Friday, 25 July 2014
Special Sound: The Creation and Legacy of the BBC Radiophonic Workshop
(Oxford University Press)
Special Sound traces the fascinating creation and legacy of the BBC's electronic music studio, the Radiophonic Workshop, in the context of other studios in Europe and America. The BBC built a studio to provide its own avant-garde dramatic productions with experimental sounds "neither music nor sound effect." Quickly, however, a popular kind of electronic music emerged in the form of quirky jingles, signature tunes such as Doctor Who, and incidental music for hundreds of programs. These influential sounds and styles, heard by millions of listeners over decades of operation on television and radio, have served as a primary inspiration for the use of electronic instruments in popular music.

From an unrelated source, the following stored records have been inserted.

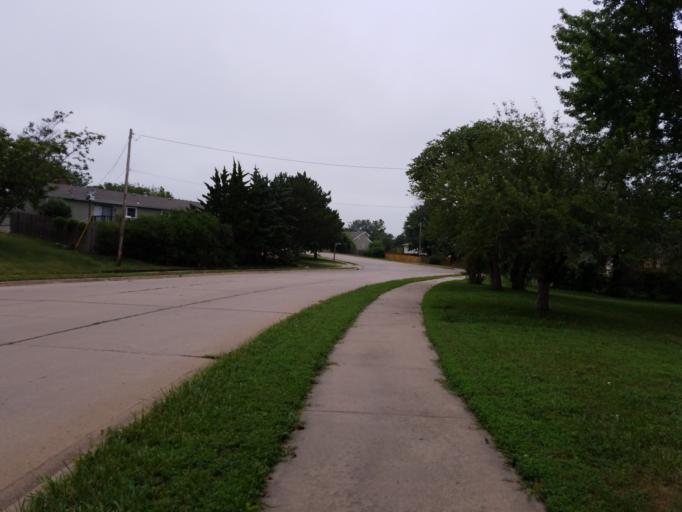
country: US
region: Kansas
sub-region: Riley County
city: Manhattan
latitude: 39.2057
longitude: -96.6246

Using in-depth research in the studio's archives and papers, this book tells the history of the many engineers, composers, directors, and producers behind the studio to trace the shifting perception towards electronic music in Britain. Combining historical discussion of the people and instruments in the workshop with analysis of specific works, Louis Niebur creates a new model for understanding how the Radiophonic Workshop fits into the larger history of electronic music.

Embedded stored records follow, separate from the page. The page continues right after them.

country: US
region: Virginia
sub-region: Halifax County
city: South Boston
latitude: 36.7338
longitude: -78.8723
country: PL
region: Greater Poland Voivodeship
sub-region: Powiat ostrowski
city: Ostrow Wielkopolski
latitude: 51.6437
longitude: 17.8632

I was really stoked when I discovered the existence of this. I'd been hoping there was a book on the Workshop that I could read but had somehow managed to not notice this one.
In the end I did feel a little let down by it. Neibur has obviously done his research and he blatantly knows his subject but his writing, for me at least, was cold and lacking passion. He doesn't seem at all interested in the people. His entire concern is in the musical aspects and in the gear but even in that he's not concerned about glorious eccentricities like the 'do not fiddle with' and their other homemade gear which would allow us to learn more about magnificent mavericks like Workshop engineer Dave Young. Indeed the people of the Workshop get short shrift some only a cursory mention others not even that.
I don't want to appear too negative though as in it's way it was an interesting read but I'm an anthropologist / sociologist by qualification and by inclination because I like to know about the people and on that score this just didn't deliver. If however it's the technical details of both the compositions by and the composition of the Workshop then I'm sure this book will amply fulfil your requirements.